--- DIRECTIONS ---
Your job is to retype all of the data word for word, leaving every image out.
### DATA ###
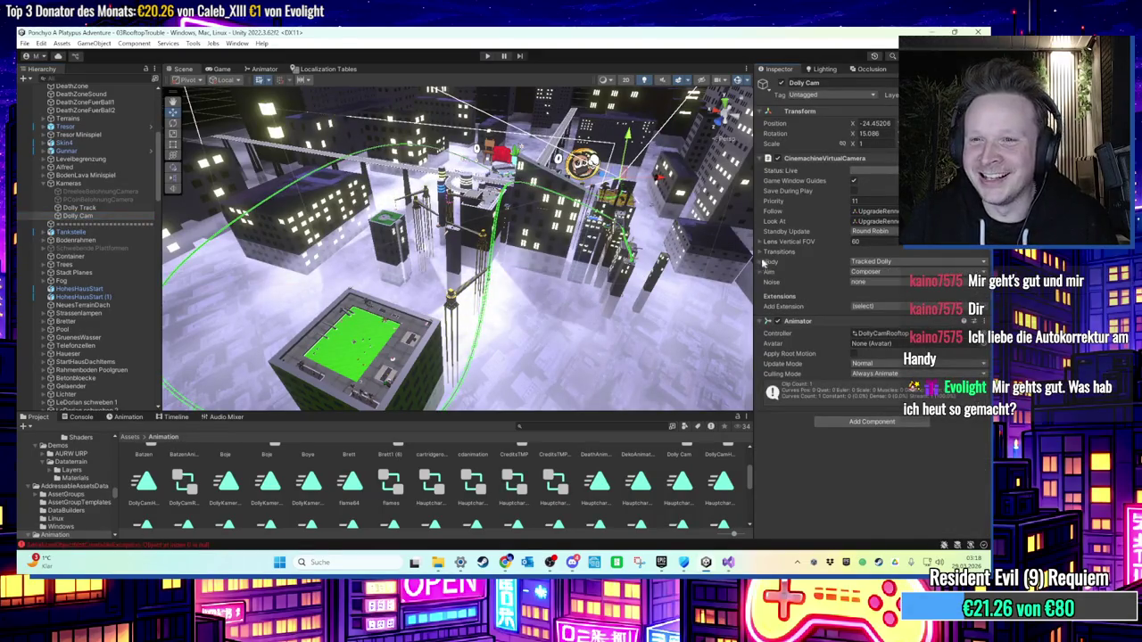
{"action": "left_click", "coordinate": [763, 264]}
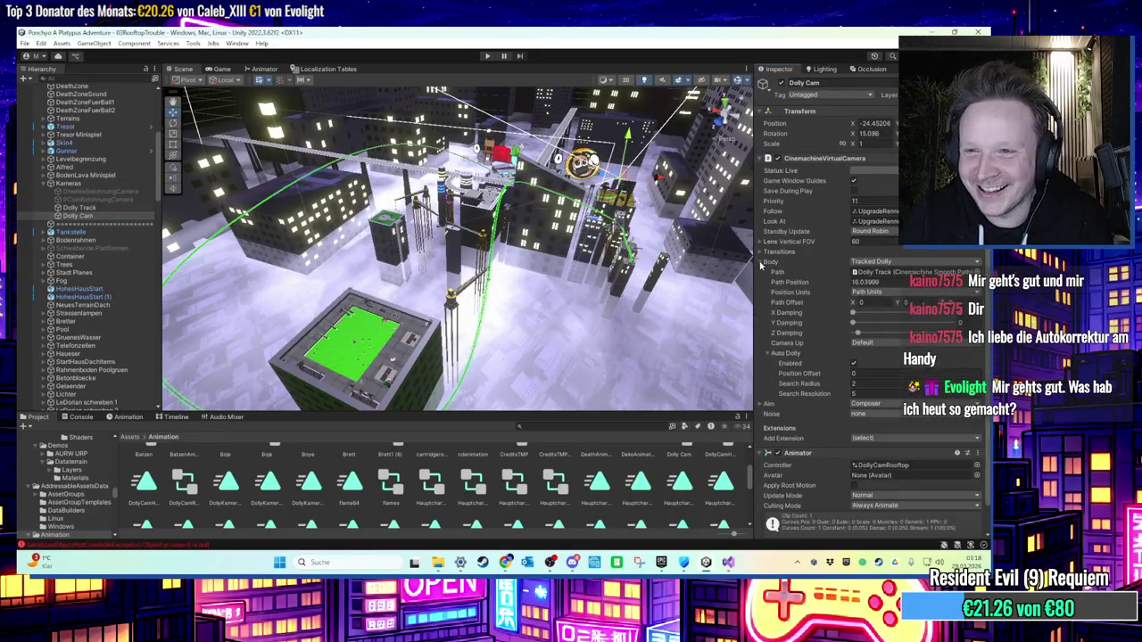
{"action": "left_click", "coordinate": [855, 363]}
{"action": "left_click", "coordinate": [486, 56]}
###
--- ANSWER SPACE ---
{"action": "left_click", "coordinate": [763, 264]}
{"action": "left_click", "coordinate": [855, 363]}
{"action": "left_click", "coordinate": [486, 56]}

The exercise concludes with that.